Freely subscribe to our NEWSLETTER

So when one considers the notion of how security solutions are becoming more utilized for the protection of online data, understand the term “security” is not simply about keeping bad guys out of places they are not supposed to be, but also (and perhaps predominantly) about securing the continued operation and longevity of the business models that organizations rely on for growth. This is why it is best to consider the classic CIA triad (confidentiality, integrity, availability) when examining this question.

Confidentiality: Simply put, confidentiality is about keeping things secret from anyone who is not authorized to know the secret. This could be anything from financial information, trade secrets, medical data, battle plans…or anything else one would like to prevent others from seeing. With the growth in online users over time it has become increasingly difficult to keep prying eyes off of our online data. At one time it was considered acceptable to use “security by obscurity” to protect information, then eventually complex passwords, but today organizations are utilizing HSMs (hardware security modules) with tamper evident microcontrollers and PKI (public key infrastructure) in order to offer much higher assurance that secrets remain secrets.
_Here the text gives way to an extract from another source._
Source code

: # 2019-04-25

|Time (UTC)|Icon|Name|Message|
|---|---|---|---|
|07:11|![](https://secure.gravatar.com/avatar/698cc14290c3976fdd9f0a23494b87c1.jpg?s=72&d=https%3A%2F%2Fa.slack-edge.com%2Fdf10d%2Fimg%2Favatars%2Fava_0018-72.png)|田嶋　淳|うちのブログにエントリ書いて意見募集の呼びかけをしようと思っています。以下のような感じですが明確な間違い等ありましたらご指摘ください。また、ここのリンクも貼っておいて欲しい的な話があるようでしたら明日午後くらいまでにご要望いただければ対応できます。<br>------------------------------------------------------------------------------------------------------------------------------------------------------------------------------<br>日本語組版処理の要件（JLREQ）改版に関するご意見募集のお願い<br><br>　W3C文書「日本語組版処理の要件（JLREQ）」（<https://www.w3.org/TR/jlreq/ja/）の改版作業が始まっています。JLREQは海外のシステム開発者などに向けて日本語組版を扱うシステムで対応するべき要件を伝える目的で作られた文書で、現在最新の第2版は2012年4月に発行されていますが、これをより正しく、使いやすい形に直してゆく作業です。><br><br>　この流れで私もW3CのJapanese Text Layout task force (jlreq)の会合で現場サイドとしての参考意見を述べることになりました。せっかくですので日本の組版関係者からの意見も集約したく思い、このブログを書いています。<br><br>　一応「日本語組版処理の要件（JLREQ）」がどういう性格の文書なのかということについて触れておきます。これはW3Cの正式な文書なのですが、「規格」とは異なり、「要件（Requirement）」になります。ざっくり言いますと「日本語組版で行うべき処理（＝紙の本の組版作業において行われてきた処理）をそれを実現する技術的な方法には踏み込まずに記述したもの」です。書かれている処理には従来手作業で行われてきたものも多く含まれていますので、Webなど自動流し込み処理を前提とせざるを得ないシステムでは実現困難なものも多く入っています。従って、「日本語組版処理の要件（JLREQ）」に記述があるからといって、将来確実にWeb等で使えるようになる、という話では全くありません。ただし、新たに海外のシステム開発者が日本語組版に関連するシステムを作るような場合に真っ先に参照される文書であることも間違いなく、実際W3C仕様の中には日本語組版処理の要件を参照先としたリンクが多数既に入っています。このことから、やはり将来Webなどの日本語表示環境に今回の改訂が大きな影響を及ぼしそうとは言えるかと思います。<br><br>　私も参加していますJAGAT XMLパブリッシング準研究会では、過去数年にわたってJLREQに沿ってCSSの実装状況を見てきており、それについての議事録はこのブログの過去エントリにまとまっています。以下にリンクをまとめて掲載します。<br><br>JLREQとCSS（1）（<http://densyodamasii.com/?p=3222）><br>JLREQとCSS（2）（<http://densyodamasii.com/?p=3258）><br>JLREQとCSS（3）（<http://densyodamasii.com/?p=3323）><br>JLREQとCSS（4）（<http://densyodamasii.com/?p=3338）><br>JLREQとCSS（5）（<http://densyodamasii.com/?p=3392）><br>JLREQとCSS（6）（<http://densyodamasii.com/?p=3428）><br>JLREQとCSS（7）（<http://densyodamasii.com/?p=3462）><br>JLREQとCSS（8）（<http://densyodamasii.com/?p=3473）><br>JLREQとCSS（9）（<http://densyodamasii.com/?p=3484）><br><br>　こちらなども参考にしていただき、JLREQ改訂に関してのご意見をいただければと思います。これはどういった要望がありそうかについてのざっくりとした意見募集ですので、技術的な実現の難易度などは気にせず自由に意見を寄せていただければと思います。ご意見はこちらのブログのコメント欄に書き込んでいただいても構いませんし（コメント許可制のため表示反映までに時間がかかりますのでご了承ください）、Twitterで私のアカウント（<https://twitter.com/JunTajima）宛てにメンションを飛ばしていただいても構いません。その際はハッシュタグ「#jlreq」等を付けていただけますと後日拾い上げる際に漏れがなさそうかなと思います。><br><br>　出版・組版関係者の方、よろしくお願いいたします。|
Integrity: Integrity is all about making sure the data remains intact and unaltered once it has been created and is either moving through networks or at rest in storage. In the days of pencil and paper this was accomplished by keeping copies of information with versioning applied (usually a date stamp sufficed) and cross checking if a question arose, or simply just to make sure nothing was inadvertently altered. With the vast amount of fast moving data available today in the online world, existing only in bits and bytes on magnetic or logic-based storage media, new methods have arisen (new being a relative term). Today data is “hashed”, meaning it is assigned a value based on its current composition, and if data integrity is questioned the data can be hashed again and values can be compared, and if the data changes the hashes will not match and you know the data integrity has been compromised. Systems also log data access and changes so failed integrity checks can be more easily investigated for specific moments where the data changed. Additionally, data is often mirrored in real time, in case one system fails, and regular backups are often taken to allow organizations to go back in time if needed.

Availability: This is the area where I believe the greatest improvement has happened. Ultimately not being able to access data when it is needed or wanted is what is likely to have the most immediate impact on online users. The massive increase in bandwidth of data networks coupled with the growth in speed of computers of all sizes has led to real-time availability that allows the seemingly impossible to occur. I can take a picture with my phone and have it appear on my desktop and 3 different online storage sites within minutes (sometimes seconds). If I lose my phone or laptop I can restore all my data from online backups by simply buying a new device and authenticating to online servers that will automatically make me whole again. Organizations do not necessarily have to provide all of the methods for ensuring availability, by merely providing an API so other organizations can get in the game. An example would be Apple providing the capability for Google and Amazon to back up my photos. This allows Apple to give me peace of mind without having to manage all the means of availability.

This is certainly not an exhaustive list, and it is also important to understand that organizations users choose to do business with in the online world are not necessarily always providing all of these features…nor are they always doing a good job. It remains the responsibility of all of us to do our own due diligence in order to ensure that our online experience remains secure. I do believe we are all getting better at this, but we can always do more.